While this is one perspective, his failure can also be attributed to the fact that in an
effort to appease a portion of the insurance industry and other powerful lobbies,
Clinton designed a complex plan of questionable feasibility. His plan also would have
put into jeopardy the quality of care received by those already insured. 


STOCK RETURNS 

"A Year Later, Time to Think About Buying Again," by Alex Berenson in the New York
Times, March 4, 2001, Section 3, page 1. 

This article argues that in the wake of the recent decline in the stock market, it is an
appropriate time for investors to once again buy stock. To support this contention it
lists a series of innovations that have had a large impact on people's lives in recent
years, and could have an even larger impact in the future. But the fact that
technology is continuing to move forward has almost no direct relevance to the
merits of holding stock. The 1930s saw the spread of the radio, household appliances
like refrigerators and clothes washers, and the discovery of penicillin; yet the stock
market rose very little over the course of the decade. Similarly, the same set of
innovations are appearing in Japan as in the U.S., yet its stock market is currently
valued at about one third of its 1989 peak. 

The article then informs readers, "if you are an investor with a reasonably long time
horizon -- five years or more -- ... The only way that you will lose money in stocks is
if the market heads into an 'L,' a bottom that lasts for years." Contrary to this
article's assertion, it is very likely that long-term investors will lose money in the
stock market, compared to holding other assets. 

Stock prices can either rise more rapidly than corporate profits, at the same rate as
corporate profits, or less rapidly than corporate profits. Few economists would argue
that over any long period that stock prices would rise more rapidly than corporate
profits, since this would imply constantly rising price-to-earnings ratios. Since the
current price-to-earnings ratios are already near record highs, a further rise would
essentially mean the growth of a bubble. 
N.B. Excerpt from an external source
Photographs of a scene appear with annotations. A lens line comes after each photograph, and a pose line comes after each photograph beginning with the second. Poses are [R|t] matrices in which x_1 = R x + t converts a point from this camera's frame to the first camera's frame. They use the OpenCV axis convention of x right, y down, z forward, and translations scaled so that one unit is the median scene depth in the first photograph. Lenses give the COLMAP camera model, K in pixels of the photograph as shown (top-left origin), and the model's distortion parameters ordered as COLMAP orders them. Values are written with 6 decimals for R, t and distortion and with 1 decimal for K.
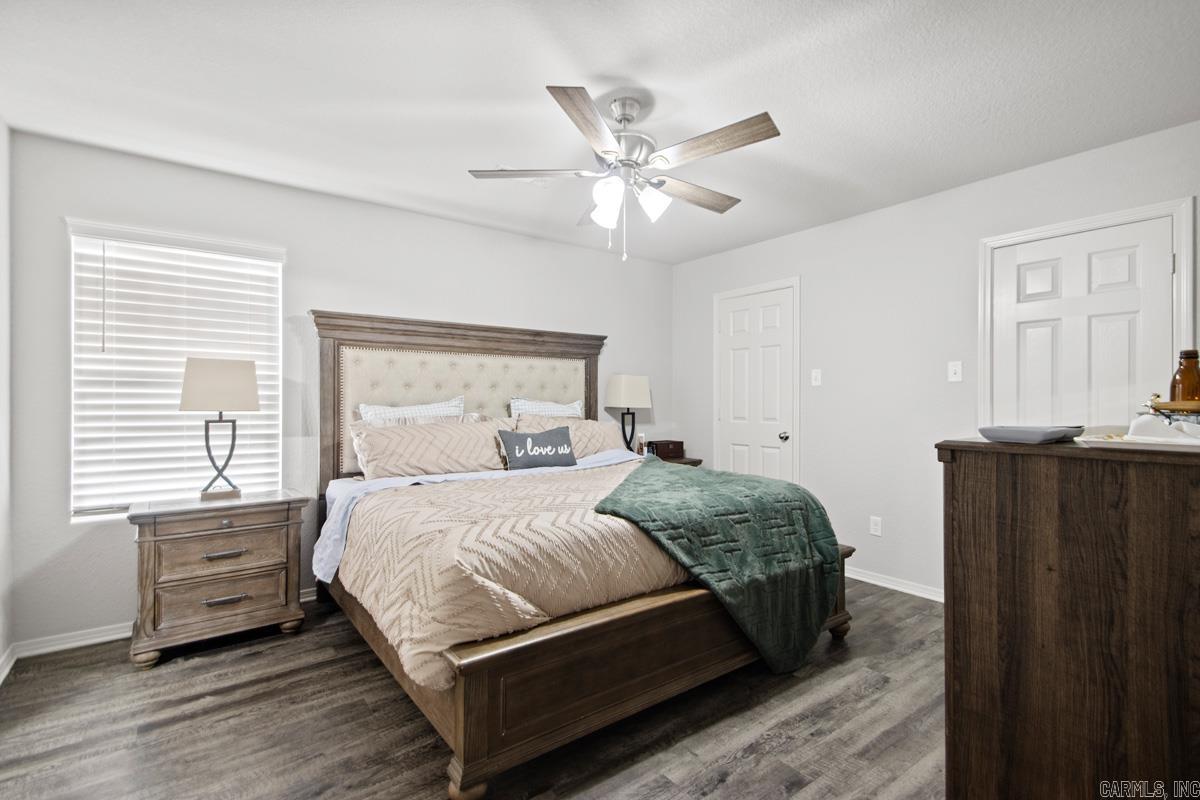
lens RADIAL K [[553.6, 0, 600.4], [0, 553.6, 399.4], [0, 0, 1]] dist [0.031569, -0.013660]
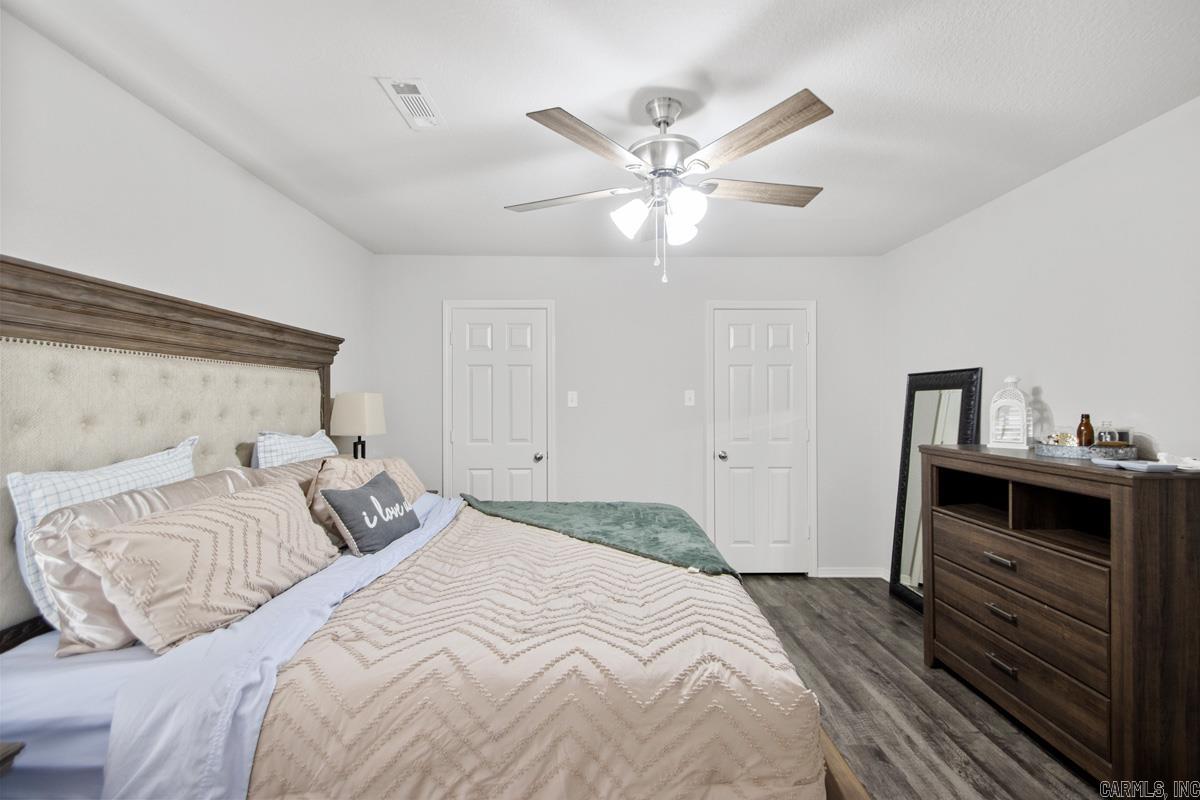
lens RADIAL K [[553.6, 0, 603.8], [0, 553.6, 399.4], [0, 0, 1]] dist [0.031569, -0.013660]
pose [[0.585768, -0.001177, 0.810478, -0.448018], [0.001690, 0.999999, 0.000231, -0.040343], [-0.810477, 0.001235, 0.585769, 0.346249]]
The second scenario implies that stock prices would rise as fast corporate profits.
The Congressional Budget Office projects that corporate profits will rise at an
average annual rate of 1.0 percent, after adjusting for inflation. The current dividend
yield is approximately 2.0 percent. Adding the dividend yield to the capital gain gives
a total return of 3.0 percent. This is less than the 3.3 percent yield that investors
can get on inflation-indexed government bonds. It is also below the 4.0 percent real
return currently available on high-grade corporate bonds. Therefore, in this scenario
long-term stockholders would lose relative to holding other investments. 
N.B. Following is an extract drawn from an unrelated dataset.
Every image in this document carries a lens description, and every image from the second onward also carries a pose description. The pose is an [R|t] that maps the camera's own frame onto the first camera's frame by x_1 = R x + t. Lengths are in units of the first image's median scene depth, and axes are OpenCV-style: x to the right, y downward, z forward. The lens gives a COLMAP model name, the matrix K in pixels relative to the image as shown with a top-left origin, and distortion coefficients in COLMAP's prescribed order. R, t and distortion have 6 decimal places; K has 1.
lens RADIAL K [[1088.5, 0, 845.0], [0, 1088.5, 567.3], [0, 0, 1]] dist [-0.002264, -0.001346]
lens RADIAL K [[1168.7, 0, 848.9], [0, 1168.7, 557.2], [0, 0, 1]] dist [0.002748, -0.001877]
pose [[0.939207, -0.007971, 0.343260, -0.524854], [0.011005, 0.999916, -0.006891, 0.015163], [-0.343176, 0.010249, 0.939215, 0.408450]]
The third possibility is that stock prices fall enough to restore their historic
relationship to corporate earnings. This would imply a further decline of approximately
40 percent. In this scenario, stockholders would lose a great deal compared to those
who held other investments. 


OIL DRILLING IN THE ARCTIC WILDLIFE REFUGE 

"GOP Senator Predicts Fight Over Arctic Oil," by James Rowley in the Washington
Post, March 4, 2001, page A16. 

This article discusses the debate over drilling for oil in the Arctic National Wildlife
Refuge (ANWR). It characterizes the debate as one between proponents of drilling,
who want to reduce the nation's dependence on foreign oil, and opponents of drilling,
who care more about the environment. 

This is an inaccurate characterization of the positions. If the oil is taken from ANWR
during a period like the last twenty years -- when the United States had basically
unlimited access to supplies of foreign oil -- then the ANWR oil will not have affected
our ability to get oil at all. Once it has been removed from the ground, it ceases to
be a reserve, which could in principle be tapped in the event of a cutoff of foreign
oil. Therefore, it is more accurate to characterize the opponents of drilling in ANWR
as being concerned about the nation's dependence on foreign oil, since they
advocate a policy that will leave a reserve in place.